The 987 and 979 had jewel chattons, or settings, that were held in place with tiny screws. By the end of the 1920's the 987F and 979F were on the scene. The F was for friction - and the chattons were pressed in place and held by friction. In 1935 the new 14/0 sized 980 and 982 were introduced and all of the solid gold models received 982's. The 979F was discontinued and the following year the 987E was introduced in all models with 6/0 movements. The E was for Elinvar, Hamilton's new hairspring material which allowed improvements to the balance assembly.
That brings us to 1937 and the dawn of a new era in 6/0 models. The 987A was a dramatic improvement over the 987E. The first three 987 variants share vitually all of the same parts... and you can swap parts from one grade to the other. However, the 987A is significantly different. It shares some of the same parts - mostly the gear train and the balance staff - but that's about it.

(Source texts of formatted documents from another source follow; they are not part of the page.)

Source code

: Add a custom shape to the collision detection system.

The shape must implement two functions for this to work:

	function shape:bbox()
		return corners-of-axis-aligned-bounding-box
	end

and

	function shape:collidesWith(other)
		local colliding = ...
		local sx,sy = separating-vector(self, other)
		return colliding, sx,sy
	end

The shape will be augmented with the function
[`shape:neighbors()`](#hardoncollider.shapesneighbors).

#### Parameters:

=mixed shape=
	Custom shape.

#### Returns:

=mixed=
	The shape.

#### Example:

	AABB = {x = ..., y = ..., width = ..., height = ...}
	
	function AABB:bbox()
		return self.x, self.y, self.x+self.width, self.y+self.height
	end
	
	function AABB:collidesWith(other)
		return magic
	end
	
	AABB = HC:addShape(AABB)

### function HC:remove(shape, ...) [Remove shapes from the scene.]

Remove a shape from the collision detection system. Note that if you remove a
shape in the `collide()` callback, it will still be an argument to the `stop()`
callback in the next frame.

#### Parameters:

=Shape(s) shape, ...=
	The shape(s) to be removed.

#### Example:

One of the new models introduced with the 987A is the Harris. It was produced for only two years. It came in a 10K yellow gold filled case with a choice of an applied gold numeral dial or a black enamel numeral dial.
The Harris is on the smaller side even though it has a large 6/0 movement inside. That's probably because of the flat rectangular shaped bezel opening. The case is very prone to wear through, especially near the corners of the crystal. Several years worth of wear against shirt sleeves can take a toll on the case.
As you can see below, the 987A is similar to it's predecessors but it's considerably different. Initially the 987A's has recesses for case screws so it could be held in place in 3-piece cases, even though there were no three piece cased models at the time. That implies it was meant to be 100% interchangeable with the other 987 movements. However, by 1938 the case screw holes were left out of the 987A design, as shown in the 1938 movement below.
In 1940 Hamilton introduced the 987S - with a central sweep second hand. It's very similar to a 987A. WWII saw the introduction of the 18 jewel 2987. It's almost identical to the 987S other than the 18th jewel to support the special second hand sweep pinion.
So Hamilton got a lot of mileage out of the 987A design.
I recently restored a Harris but I neglected to take photos of the process. I thought I had already posted about the model so I did't bother to document the process. I wish I had a "before" photo because it was in rough shape after 75 years.
I've restored several Harris's in the past. However, I had not done a black numeral dialed version.
I thought this one turned out really well.
The Harris is very similar to the 1938 Reagan. The latter is a little more square than the Harris but they are easy to confuse. The Reagan came with an AGN or black numeral dial as well.